TASK REQUIREMENTS: In your copy of the data, include no pictures and alter nothing else.

━━━

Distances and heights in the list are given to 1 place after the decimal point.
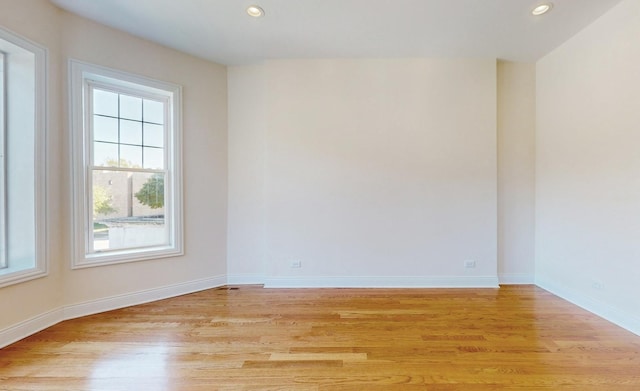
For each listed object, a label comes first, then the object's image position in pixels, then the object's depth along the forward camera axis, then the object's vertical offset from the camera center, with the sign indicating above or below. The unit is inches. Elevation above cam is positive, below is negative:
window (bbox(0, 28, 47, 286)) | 92.7 +13.5
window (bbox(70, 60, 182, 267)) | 109.3 +13.7
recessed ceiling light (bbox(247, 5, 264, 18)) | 101.3 +67.6
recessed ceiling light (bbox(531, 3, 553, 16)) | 99.4 +66.4
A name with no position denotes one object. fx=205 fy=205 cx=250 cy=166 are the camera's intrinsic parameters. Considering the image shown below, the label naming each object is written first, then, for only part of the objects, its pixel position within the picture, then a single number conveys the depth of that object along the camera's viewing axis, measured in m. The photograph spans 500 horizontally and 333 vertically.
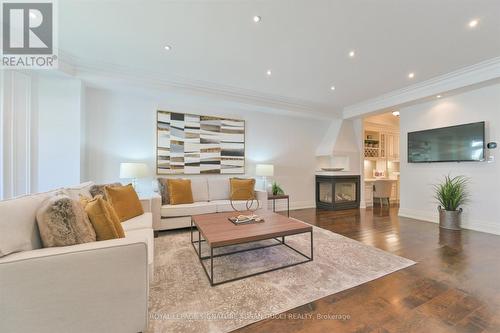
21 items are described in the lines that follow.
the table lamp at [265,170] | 4.53
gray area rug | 1.50
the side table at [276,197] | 4.39
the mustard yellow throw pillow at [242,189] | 4.08
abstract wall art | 4.16
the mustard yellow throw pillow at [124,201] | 2.43
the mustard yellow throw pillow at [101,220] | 1.42
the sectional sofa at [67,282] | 1.01
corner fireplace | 5.36
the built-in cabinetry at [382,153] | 6.56
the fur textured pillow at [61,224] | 1.21
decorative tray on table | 2.46
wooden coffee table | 1.94
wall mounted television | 3.58
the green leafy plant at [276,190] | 4.72
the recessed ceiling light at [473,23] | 2.27
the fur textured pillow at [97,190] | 2.39
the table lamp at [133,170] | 3.38
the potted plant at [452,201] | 3.65
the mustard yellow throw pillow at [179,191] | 3.59
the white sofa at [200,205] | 3.28
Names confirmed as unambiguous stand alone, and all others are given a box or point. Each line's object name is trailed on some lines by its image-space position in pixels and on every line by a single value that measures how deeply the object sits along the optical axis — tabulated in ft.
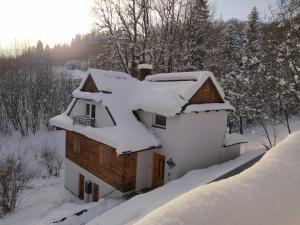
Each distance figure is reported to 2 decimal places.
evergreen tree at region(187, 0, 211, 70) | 97.09
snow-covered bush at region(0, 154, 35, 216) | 59.47
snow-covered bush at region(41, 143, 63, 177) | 86.06
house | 52.13
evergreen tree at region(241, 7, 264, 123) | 97.79
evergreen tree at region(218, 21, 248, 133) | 99.09
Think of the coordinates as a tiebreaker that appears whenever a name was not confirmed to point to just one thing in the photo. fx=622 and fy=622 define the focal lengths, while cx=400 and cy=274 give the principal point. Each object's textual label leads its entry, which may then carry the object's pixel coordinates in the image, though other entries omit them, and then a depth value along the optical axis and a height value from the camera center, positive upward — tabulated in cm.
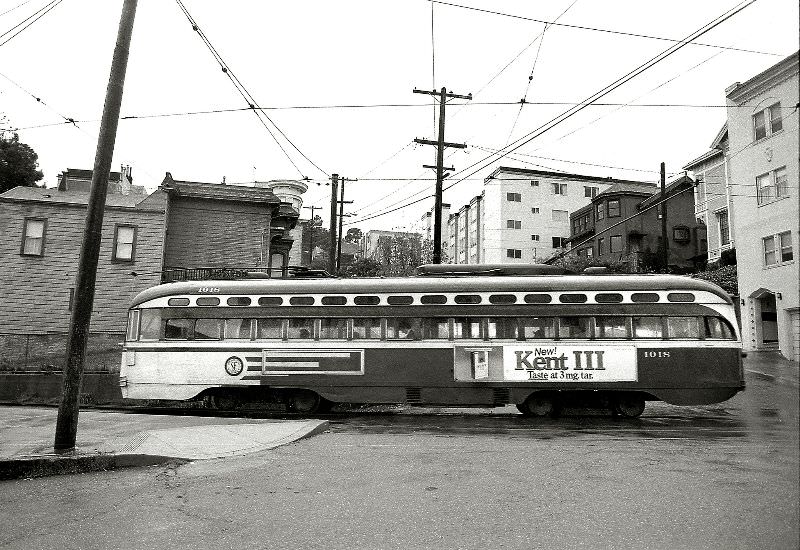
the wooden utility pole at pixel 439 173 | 2197 +677
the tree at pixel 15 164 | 4100 +1209
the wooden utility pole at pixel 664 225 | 2837 +674
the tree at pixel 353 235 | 12444 +2403
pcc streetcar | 1366 +34
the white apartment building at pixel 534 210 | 5881 +1400
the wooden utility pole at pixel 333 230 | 3200 +647
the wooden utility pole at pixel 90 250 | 851 +139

━━━

WRITTEN ANSWER:
Distances and heights in the list are given to 1 place after the decimal point.
For each listed object, a label comes first, then the object's image position in pixels, then the object's depth along the forward camera axis, then the object's vertical offset from the camera center, with the sign indicating above or below. The unit is inches. Elevation above cam is positive, below is negative:
window (bbox(0, 28, 47, 286)) | 92.7 +13.5
window (bbox(70, 60, 182, 267)) | 109.3 +13.7
recessed ceiling light (bbox(247, 5, 264, 18)) | 101.3 +67.6
recessed ceiling light (bbox(531, 3, 553, 16)) | 99.4 +66.4
A name with no position denotes one object. fx=205 fy=205 cx=250 cy=166 are the camera's intrinsic parameters. Considering the image shown below, the label naming each object is written first, then, for only part of the objects, its pixel position within the picture, then a single number conveys the depth of that object along the camera's viewing axis, measured in m. The photograph spans 500 horizontally and 333 vertically.
21 items are described in the lines that follow.
the table lamp at [265,170] | 4.53
gray area rug | 1.50
the side table at [276,197] | 4.39
the mustard yellow throw pillow at [242,189] | 4.08
abstract wall art | 4.16
the mustard yellow throw pillow at [124,201] | 2.43
the mustard yellow throw pillow at [101,220] | 1.42
the sectional sofa at [67,282] | 1.01
corner fireplace | 5.36
the built-in cabinetry at [382,153] | 6.56
the fur textured pillow at [61,224] | 1.21
decorative tray on table | 2.46
wooden coffee table | 1.94
wall mounted television | 3.58
the green leafy plant at [276,190] | 4.72
the recessed ceiling light at [473,23] | 2.27
the fur textured pillow at [97,190] | 2.39
the table lamp at [133,170] | 3.38
the potted plant at [452,201] | 3.65
the mustard yellow throw pillow at [179,191] | 3.59
the white sofa at [200,205] | 3.28
Names confirmed as unambiguous stand alone, and all others are given a box or point. Each line's object name is trailed on some lines by its image-space position in pixels and on every line by a single value that measures how deeply the object sits along the optical axis — tabulated in ft.
Each distance figure is reported to 2 decimal places.
evergreen tree at region(187, 0, 211, 70) | 97.09
snow-covered bush at region(0, 154, 35, 216) | 59.47
snow-covered bush at region(41, 143, 63, 177) | 86.06
house | 52.13
evergreen tree at region(241, 7, 264, 123) | 97.79
evergreen tree at region(218, 21, 248, 133) | 99.09
Think of the coordinates as a tiebreaker that appears whenever a name was not confirmed to point to just one thing in the photo. fx=622 and fy=622 define the focal lengths, while cx=400 and cy=274 give the principal point. Each object's textual label leads its entry, which may then carry the object's pixel coordinates in the image, though other entries omit them, and then a depth value along the optical axis and a height value from the camera center, positive upward — tabulated in cm.
the wooden utility pole at pixel 439 173 | 2197 +677
the tree at pixel 15 164 | 4100 +1209
the wooden utility pole at pixel 664 225 | 2837 +674
the tree at pixel 353 235 | 12444 +2403
pcc streetcar | 1366 +34
the white apartment building at pixel 534 210 | 5881 +1400
the wooden utility pole at pixel 333 230 | 3200 +647
the wooden utility pole at pixel 90 250 | 851 +139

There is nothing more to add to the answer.